**TASK BRIEF**
Reproduce all of the material below word for word, leaving out the pictures.

____________________

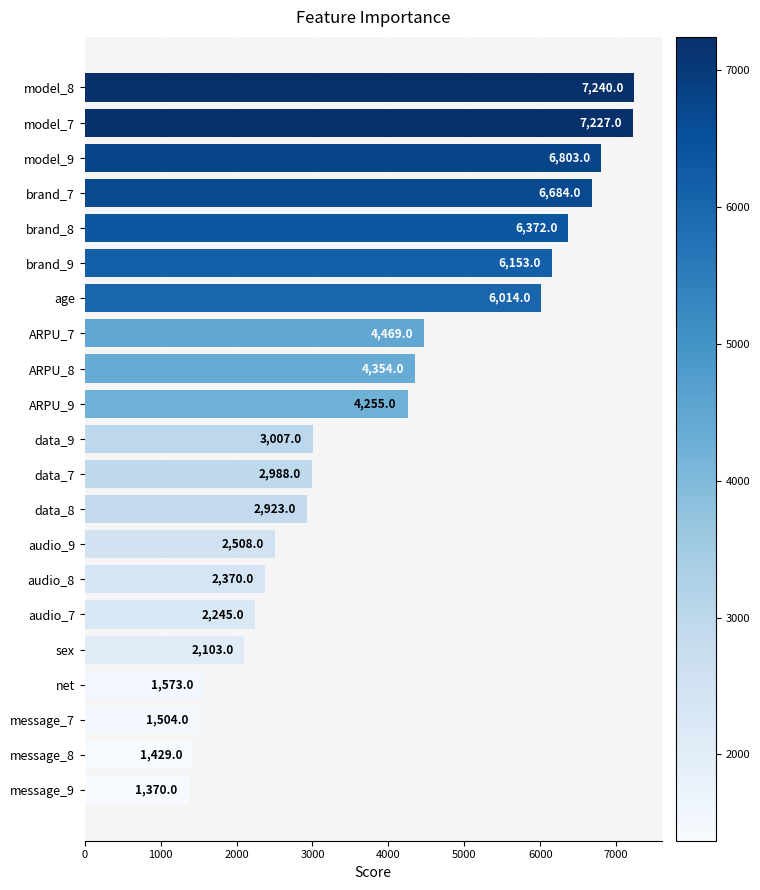

Rank the categories by value from lowest to highest.

message_9, message_8, message_7, net, sex, audio_7, audio_8, audio_9, data_8, data_7, data_9, ARPU_9, ARPU_8, ARPU_7, age, brand_9, brand_8, brand_7, model_9, model_7, model_8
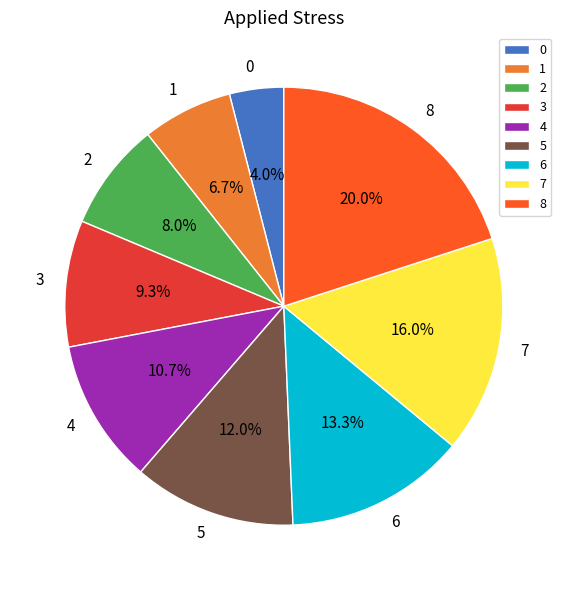

Does any single category account for the majority?

No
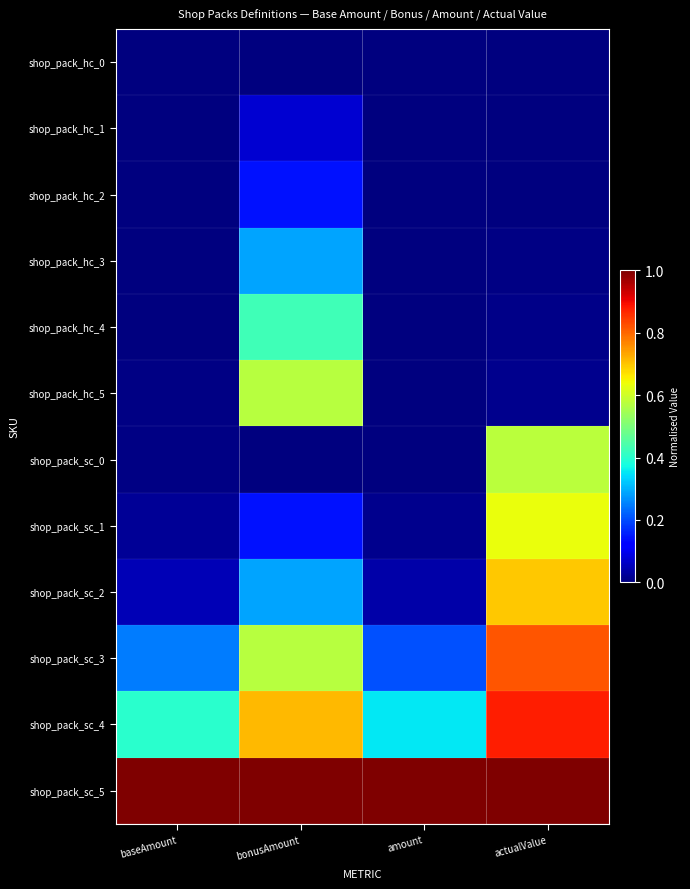

Reading left to right, extract all data points from this chart.

shop_pack_hc_0: baseAmount=0.0	bonusAmount=0.0	amount=0.0	actualValue=0.0
shop_pack_hc_1: baseAmount=0.0	bonusAmount=0.1	amount=0.0	actualValue=0.0
shop_pack_hc_2: baseAmount=0.0	bonusAmount=0.1	amount=0.0	actualValue=0.0
shop_pack_hc_3: baseAmount=0.0	bonusAmount=0.3	amount=0.0	actualValue=0.0
shop_pack_hc_4: baseAmount=0.0	bonusAmount=0.4	amount=0.0	actualValue=0.0
shop_pack_hc_5: baseAmount=0.0	bonusAmount=0.6	amount=0.0	actualValue=0.0
shop_pack_sc_0: baseAmount=0.0	bonusAmount=0.0	amount=0.0	actualValue=0.6
shop_pack_sc_1: baseAmount=0.0	bonusAmount=0.1	amount=0.0	actualValue=0.6
shop_pack_sc_2: baseAmount=0.0	bonusAmount=0.3	amount=0.0	actualValue=0.7
shop_pack_sc_3: baseAmount=0.2	bonusAmount=0.6	amount=0.2	actualValue=0.8
shop_pack_sc_4: baseAmount=0.4	bonusAmount=0.7	amount=0.4	actualValue=0.9
shop_pack_sc_5: baseAmount=1.0	bonusAmount=1.0	amount=1.0	actualValue=1.0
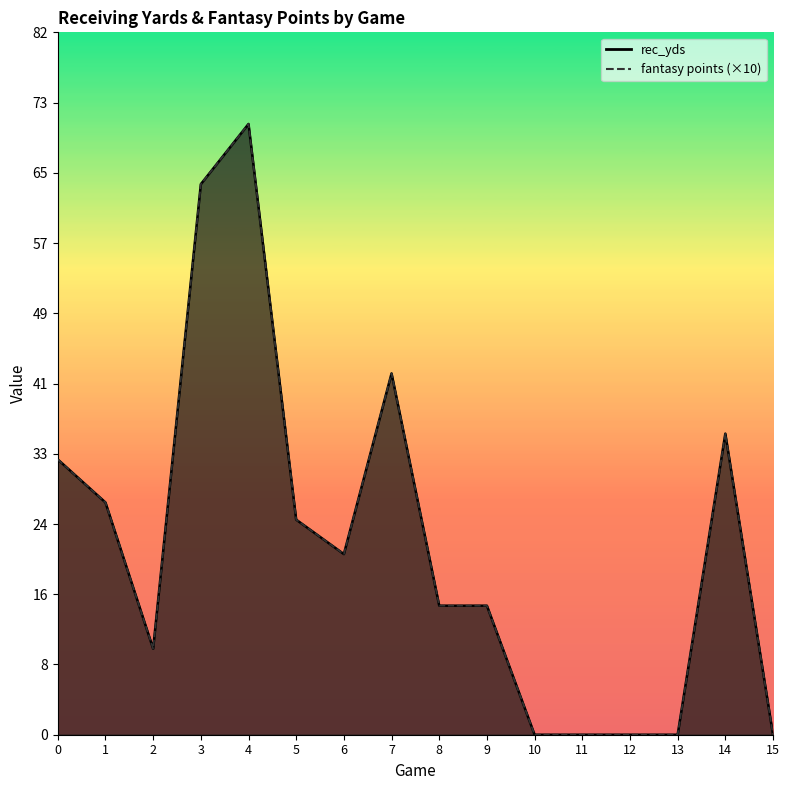

How many data points does each series have?

16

____________________

**TASK ANSWER**
Rank the categories by value from lowest to highest.

message_9, message_8, message_7, net, sex, audio_7, audio_8, audio_9, data_8, data_7, data_9, ARPU_9, ARPU_8, ARPU_7, age, brand_9, brand_8, brand_7, model_9, model_7, model_8

Does any single category account for the majority?

No

Reading left to right, extract all data points from this chart.

shop_pack_hc_0: baseAmount=0.0	bonusAmount=0.0	amount=0.0	actualValue=0.0
shop_pack_hc_1: baseAmount=0.0	bonusAmount=0.1	amount=0.0	actualValue=0.0
shop_pack_hc_2: baseAmount=0.0	bonusAmount=0.1	amount=0.0	actualValue=0.0
shop_pack_hc_3: baseAmount=0.0	bonusAmount=0.3	amount=0.0	actualValue=0.0
shop_pack_hc_4: baseAmount=0.0	bonusAmount=0.4	amount=0.0	actualValue=0.0
shop_pack_hc_5: baseAmount=0.0	bonusAmount=0.6	amount=0.0	actualValue=0.0
shop_pack_sc_0: baseAmount=0.0	bonusAmount=0.0	amount=0.0	actualValue=0.6
shop_pack_sc_1: baseAmount=0.0	bonusAmount=0.1	amount=0.0	actualValue=0.6
shop_pack_sc_2: baseAmount=0.0	bonusAmount=0.3	amount=0.0	actualValue=0.7
shop_pack_sc_3: baseAmount=0.2	bonusAmount=0.6	amount=0.2	actualValue=0.8
shop_pack_sc_4: baseAmount=0.4	bonusAmount=0.7	amount=0.4	actualValue=0.9
shop_pack_sc_5: baseAmount=1.0	bonusAmount=1.0	amount=1.0	actualValue=1.0

How many data points does each series have?

16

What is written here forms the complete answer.